> _Extrait du texte_
↓↓↓

Briser la malédiction de la détestation féminine – à propos du dernier livre de Maria Pourchet
Depuis toujours, la fille court après sa mère. Elle l’attend et s’ennuie, des heures ; elle lui ramène de bonnes notes, imméritées ; elle fait comme elle dit, ne se fait pas remarquer ; elle l’appelle, pour dire quoi ? Et puis un jour, elle cesse de courir, d’attendre et d’appeler, un jour elle écrit et elle dit tout. Elle sait qu’elle blessera, elle aurait préféré nous épargner le livre, mais elle n’a pas le choix. Dans Toutes les femmes sauf une, Maria Pourchet ne s’adresse pas à sa mère, elle parle à l’enfant qui vient de naître, sa fille, Adèle. Âpre et bouleversant, son récit n’est intime qu’à la surface des pages ; on touche dans ses profondeurs à une forme d’expérience universelle, celle du désamour maternel qui peuple les rues des villes de loups et de louves affamé·e·s, les flancs creux du vide causé par la mère.

↑↑↑

> _Données présentées_
↓↓↓

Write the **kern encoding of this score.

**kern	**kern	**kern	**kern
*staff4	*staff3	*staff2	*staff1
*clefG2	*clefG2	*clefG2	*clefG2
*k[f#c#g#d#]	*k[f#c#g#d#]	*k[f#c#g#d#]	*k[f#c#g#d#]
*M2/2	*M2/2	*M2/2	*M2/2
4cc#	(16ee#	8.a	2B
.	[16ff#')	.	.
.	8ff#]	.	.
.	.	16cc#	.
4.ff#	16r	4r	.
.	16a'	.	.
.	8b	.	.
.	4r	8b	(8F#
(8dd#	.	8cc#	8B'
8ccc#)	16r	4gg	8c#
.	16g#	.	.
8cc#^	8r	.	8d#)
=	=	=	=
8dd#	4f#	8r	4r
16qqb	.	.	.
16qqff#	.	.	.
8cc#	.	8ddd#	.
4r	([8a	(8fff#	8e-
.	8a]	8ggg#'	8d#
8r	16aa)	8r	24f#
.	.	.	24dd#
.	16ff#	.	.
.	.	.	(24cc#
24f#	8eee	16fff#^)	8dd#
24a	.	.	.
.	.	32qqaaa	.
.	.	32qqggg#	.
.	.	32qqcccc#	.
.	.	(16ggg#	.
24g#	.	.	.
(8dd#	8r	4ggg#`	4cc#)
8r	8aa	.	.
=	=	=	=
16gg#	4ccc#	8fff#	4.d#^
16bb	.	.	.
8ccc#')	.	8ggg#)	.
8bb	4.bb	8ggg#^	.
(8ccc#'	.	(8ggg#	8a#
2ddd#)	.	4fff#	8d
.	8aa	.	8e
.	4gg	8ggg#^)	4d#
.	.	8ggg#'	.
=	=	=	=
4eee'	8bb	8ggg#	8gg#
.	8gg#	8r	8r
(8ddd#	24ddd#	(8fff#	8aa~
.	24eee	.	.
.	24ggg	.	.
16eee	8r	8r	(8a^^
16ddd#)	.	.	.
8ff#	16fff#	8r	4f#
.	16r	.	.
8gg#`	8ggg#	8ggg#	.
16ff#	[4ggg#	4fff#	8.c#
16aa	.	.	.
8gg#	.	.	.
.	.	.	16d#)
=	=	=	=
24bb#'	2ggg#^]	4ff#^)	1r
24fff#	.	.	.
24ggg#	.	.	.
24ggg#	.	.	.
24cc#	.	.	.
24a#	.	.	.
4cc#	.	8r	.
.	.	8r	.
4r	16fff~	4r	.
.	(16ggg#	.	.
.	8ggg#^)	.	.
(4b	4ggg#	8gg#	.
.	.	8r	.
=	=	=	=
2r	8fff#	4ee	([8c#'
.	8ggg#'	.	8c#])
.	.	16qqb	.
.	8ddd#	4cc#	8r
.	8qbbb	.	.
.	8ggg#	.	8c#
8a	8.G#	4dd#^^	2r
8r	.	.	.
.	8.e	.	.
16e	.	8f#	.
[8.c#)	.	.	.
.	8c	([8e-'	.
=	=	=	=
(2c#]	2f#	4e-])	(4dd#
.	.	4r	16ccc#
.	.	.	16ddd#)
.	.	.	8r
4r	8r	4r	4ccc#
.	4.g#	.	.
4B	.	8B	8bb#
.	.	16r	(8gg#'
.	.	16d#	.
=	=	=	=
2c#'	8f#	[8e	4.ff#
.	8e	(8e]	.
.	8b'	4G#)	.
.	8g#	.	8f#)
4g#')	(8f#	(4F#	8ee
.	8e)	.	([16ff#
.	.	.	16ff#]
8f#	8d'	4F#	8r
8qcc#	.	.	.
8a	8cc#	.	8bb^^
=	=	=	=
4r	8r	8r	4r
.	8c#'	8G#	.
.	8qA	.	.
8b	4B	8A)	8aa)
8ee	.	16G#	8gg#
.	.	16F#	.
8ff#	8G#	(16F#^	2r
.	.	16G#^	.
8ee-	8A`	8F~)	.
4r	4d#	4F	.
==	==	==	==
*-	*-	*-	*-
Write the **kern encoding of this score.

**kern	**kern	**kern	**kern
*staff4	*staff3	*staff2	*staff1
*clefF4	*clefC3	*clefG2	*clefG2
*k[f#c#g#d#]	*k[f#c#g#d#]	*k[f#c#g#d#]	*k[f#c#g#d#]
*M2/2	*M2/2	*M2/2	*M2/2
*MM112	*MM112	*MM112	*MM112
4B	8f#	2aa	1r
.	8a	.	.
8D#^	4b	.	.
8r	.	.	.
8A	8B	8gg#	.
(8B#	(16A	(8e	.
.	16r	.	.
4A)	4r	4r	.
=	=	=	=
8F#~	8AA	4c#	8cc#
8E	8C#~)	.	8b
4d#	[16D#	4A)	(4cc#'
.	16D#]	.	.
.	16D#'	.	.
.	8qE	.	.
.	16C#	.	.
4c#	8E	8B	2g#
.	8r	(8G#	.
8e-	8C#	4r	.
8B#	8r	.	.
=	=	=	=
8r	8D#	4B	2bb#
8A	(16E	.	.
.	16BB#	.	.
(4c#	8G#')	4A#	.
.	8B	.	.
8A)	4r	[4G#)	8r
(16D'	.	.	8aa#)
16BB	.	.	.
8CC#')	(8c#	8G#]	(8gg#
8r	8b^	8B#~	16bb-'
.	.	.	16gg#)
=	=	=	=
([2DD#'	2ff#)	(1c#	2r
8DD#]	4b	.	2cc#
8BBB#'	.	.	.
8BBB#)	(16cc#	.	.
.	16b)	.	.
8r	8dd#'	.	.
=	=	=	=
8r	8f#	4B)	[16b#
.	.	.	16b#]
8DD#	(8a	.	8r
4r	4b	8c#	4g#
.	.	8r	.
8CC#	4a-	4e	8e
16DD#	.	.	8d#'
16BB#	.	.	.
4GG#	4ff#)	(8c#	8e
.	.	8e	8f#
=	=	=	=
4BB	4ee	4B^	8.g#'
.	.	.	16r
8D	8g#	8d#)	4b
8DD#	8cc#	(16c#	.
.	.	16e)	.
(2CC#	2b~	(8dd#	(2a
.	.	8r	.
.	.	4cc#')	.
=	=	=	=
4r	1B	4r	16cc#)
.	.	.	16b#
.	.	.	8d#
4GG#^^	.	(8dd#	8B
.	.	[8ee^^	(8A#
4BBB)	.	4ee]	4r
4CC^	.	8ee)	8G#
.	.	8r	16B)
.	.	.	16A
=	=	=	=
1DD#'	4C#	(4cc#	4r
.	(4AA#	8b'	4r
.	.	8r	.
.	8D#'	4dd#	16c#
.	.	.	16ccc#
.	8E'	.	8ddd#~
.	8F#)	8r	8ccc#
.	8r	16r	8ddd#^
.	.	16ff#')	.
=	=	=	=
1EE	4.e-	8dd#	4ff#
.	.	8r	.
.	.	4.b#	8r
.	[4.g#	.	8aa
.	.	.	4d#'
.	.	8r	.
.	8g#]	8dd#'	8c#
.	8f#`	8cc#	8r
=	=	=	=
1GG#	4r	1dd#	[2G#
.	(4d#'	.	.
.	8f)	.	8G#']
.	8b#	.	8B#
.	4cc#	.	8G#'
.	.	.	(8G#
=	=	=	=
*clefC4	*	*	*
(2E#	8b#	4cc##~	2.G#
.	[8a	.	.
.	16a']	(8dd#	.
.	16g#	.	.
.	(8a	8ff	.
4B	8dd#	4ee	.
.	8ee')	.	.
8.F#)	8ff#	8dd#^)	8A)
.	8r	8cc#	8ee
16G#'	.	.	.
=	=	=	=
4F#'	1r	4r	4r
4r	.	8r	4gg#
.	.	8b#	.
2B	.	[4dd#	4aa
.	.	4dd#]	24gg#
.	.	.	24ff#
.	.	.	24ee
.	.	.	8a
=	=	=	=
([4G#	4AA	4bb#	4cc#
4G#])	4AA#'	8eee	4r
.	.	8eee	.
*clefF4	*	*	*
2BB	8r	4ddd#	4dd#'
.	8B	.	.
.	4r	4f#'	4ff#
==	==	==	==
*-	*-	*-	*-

↑↑↑

> _Consigne_
Résumez en deux phrases l'extrait consacré au livre de Maria Pourchet. Les items ci-dessus forment un matériau indépendant de l'extrait.

> _Corrigé_
Dans Toutes les femmes sauf une, Maria Pourchet montre une fille qui a toujours couru après sa mère et qui, un jour, cesse de l'attendre et de l'appeler pour tout dire par l'écriture, en s'adressant non à sa mère mais à sa fille nouveau-née, Adèle. Âpre et bouleversant, ce récit n'est intime qu'en surface et touche en profondeur à une expérience universelle, celle du désamour maternel.